**A TAREFA:**
Dê continuidade à reflexão sobre Tomé e as chagas de Jesus a partir do ponto em que ela termina.

**TRECHO FORNECIDO:**
“Põe o teu dedo aqui e olha as minhas mãos. Estende a tua mão e coloca-a no meu lado...” (Jo 20,27)
Uma grande ameaça sempre se fez presente
na caminhada histórica da Igreja, qual seja, o risco de viver o
seguimento de Jesus sem as suas chagas.
Crer no Ressuscitado
“asséptico”, sem as chagas em suas mãos, em seu lado e em seus pés, é
desumaniza-lo.
Crer de alguma forma em Jesus, mas um Jesus da glória, um
Jesus “espiritual”, separado da vida e da entrega até à morte, é
esvaziar o verdadeiro sentido da redenção. Crer no Ressuscitado sem as
chagas é esquecer-se das feridas dos pobres, da morte dos oprimidos; é
não tocar as chagas da humanidade sofrida, quebrada... Crer no
Ressuscitado com as chagas nos compromete em fazer descer da Cruz todos
os crucificados da história.
Neste sentido, o evangelho deste 2º
domingo da Páscoa, nos apresenta uma profunda experiência pascal da
Igreja a partir da “conversão de Tomé”, que é a imagem daquele que
aceita a ressurreição de Jesus, mas a entende como uma experiência
intimista, sem compromisso de comunhão e sem solidariedade com os mais
excluídos e sofredores.
Tomé é aquele que vive isolado, anda
solto por aí, sem vínculo comunitário. Enquanto os outros se fecham, ele
vive sem comunidade, sem compromisso social, dedicado à sua mística
particular. Morreu Jesus, mas não lhe importa as chagas d’Ele, nem o
sofrimento dos outros; vive de uma espiritualidade “desencarnada”, com
uma fé puramente intimista, sem a visibilidade de um corpo morto, sem a
necessidade de precisar tocar as chagas d’Aquele que morreu pelos
outros, as chagas de todos os mortos.
Custava-lhe tocar as pegadas e
feridas de Jesus crucificado; para ele, é como se Jesus não tivesse
sofrido e não trouxesse em suas chagas as chagas da humanidade.
Possivelmente, Tomé tivesse uma fé de tipo “new age”, de puras melodias
interiores, que não se visibiliza no serviço e no cuidado aos outros.
Jesus respondeu à incredulidade de Tomé
mostrando suas feridas; só assim, em contato de corporalidade a
corporalidade, em encontro com a Vida triunfante de Cristo, pode
realizar-se a experiência de Páscoa.
“Tocar o Verbo de Deus”, tocando as
chagas dos crucificados: este é o tema deste domingo. Isto é o que
devemos todos fazer, se cremos na Ressurreição. Sem chagas do
Crucificado não há Páscoa. Sem corporalidade do Ressuscitado não existe
cristianismo.

**LISTAGEM FORNECIDA:**
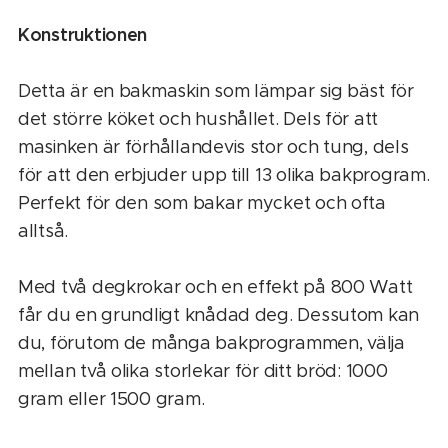
Konstruktionen
Detta är en bakmaskin som lämpar sig bäst för
det större köket och hushållet. Dels för att
masinken är förhållandevis stor och tung, dels
för att den erbjuder upp till 13 olika bakprogram.
Perfekt för den som bakar mycket och ofta
alltså.
Med två degkrokar och en effekt på 800 Watt
får du en grundligt knådad deg. Dessutom kan
du, förutom de många bakprogrammen, välja
mellan två olika storlekar för ditt bröd: 1000
gram eller 1500 gram.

**RESPOSTA A SEGUIR:**
Muitos de nós preferimos continuar
buscando uma Igreja bela, de glória, fechada em si mesma, de espaços sem
ar de liberdade, preocupada somente com sua doutrina, seus ritos e
liturgias celestiais, mas separada da comunidade dos pobres e sofredores
... Temos medo de compartilhar a vida e de “tocar” a ferida de Jesus,
que são suas chagas, as chagas da igreja e da humanidade. Se esquecemos
isto, esquecemos a Páscoa.
Por isso, o Senhor ressuscitado continua
sendo Aquele que traz em suas mãos e lado as feridas de sua entrega, os
sinais de seu amor crucificado em favor da humanidade. O Senhor
ressuscitado continua sendo Aquele que sofre em todos os sofredores do
mundo.
Certamente, nós cristãos podemos e
devemos afirmar que “tocamos” o Jesus ressuscitado com as mãos da fé, em
um espaço novo de “corporalidade mística”. Mas não podemos tocá-Lo só
em um plano de “ideias”, de belas experiências interiores, senão na
realidade da carne, da vida concreta: temos que tocar as chagas dos
crucificados, na vida concreta dos rejeitados da sociedade. Ali está
Jesus como Aquele que vem ao nosso encontro como promessa de vida.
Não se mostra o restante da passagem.